You don't have to be a painter to learn how to see like one. Nor does it follow that learning to see like a painter will make you want to become one. Another aspect of the painter's vision is an emotional reaction to what he or she sees, what Hankin alludes to when he talks about wanting to go home and paint because of something he's seen. Hankin noticed this about himself when he was a kid: "I remember looking around at my friends. We'd be watching a Popeye cartoon, and I'd have to grab a piece of paper and draw. They wouldn't. I always responded to visual things. Certain shades of blue would make me get a box of Crayolas and draw. It was a visceral response."

Get Middleman talking about light, and he'll describe it in terms of his emotional reactions: "When the late afternoon light hits Boston, it's like...corrosive, like acid eating away at the walls. But in Baltimore, it's a warm light on the bricks at 5 p.m."

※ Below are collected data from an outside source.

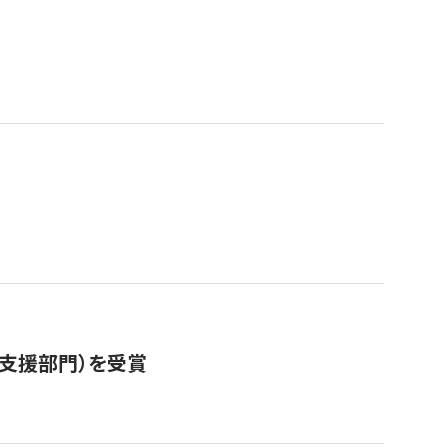
営支援部門）を受賞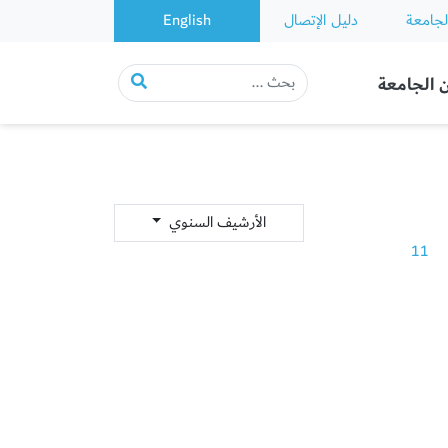
لجامعة
دليل الإتصال
English
 الجامعة
الأرشيف السنوي
11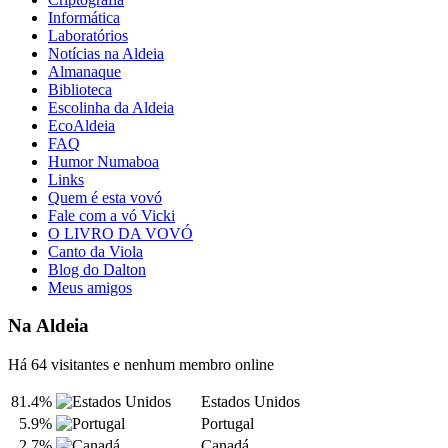
Informática
Laboratórios
Notícias na Aldeia
Almanaque
Biblioteca
Escolinha da Aldeia
EcoAldeia
FAQ
Humor Numaboa
Links
Quem é esta vovó
Fale com a vó Vicki
O LIVRO DA VOVÓ
Canto da Viola
Blog do Dalton
Meus amigos
Na Aldeia
Há 64 visitantes e nenhum membro online
81.4%
Estados Unidos
5.9%
Portugal
2.7%
Canadá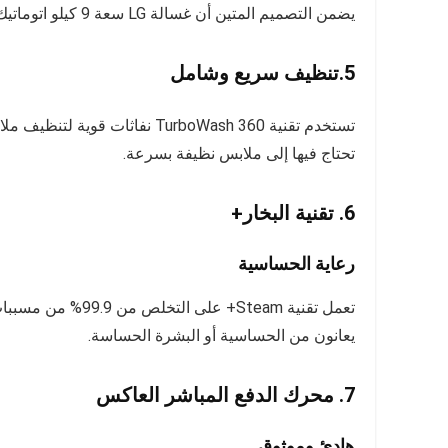
يضمن التصميم المتين أن غسالة LG سعة 9 كيلو اتوماتيك Vivace AI DD لن تبدو جيدة فحسب، بل ستدوم أيضًا لسنوات قادمة.
5.تنظيف سريع وشامل
تستخدم تقنية TurboWash 360 نفا
تحتاج فيها إلى ملابس نظيفة بسرعة.
6. تقنية البخار+
رعاية الحساسية
تعمل تقنية Steam+ 
يعانون من الحساسية أو البشرة الحساسة.
7. محرك الدفع المباشر العاكس
هادئ وموثوق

Stearns says, "I find myself not only emotionally moved, but challenged. I look at something and I think, How would I mix that color?" He notes that color affects everyone, citing as an example the calming effect that bubblegum pink walls seem to have on prisoners in police station holding cells. But he's convinced that color affects painters to a greater degree. "There is a compulsive aspect to painting," he says. "This includes looking at things in a compulsive way to understand how color works. I think some folks like myself have a brain chemistry that drives them to paint."

Hankin just nods. After years of studying the masters and working on his own paintings, he says, "There's something that happened in Matisse's head that set him apart from everybody else. You may never figure out the why of it."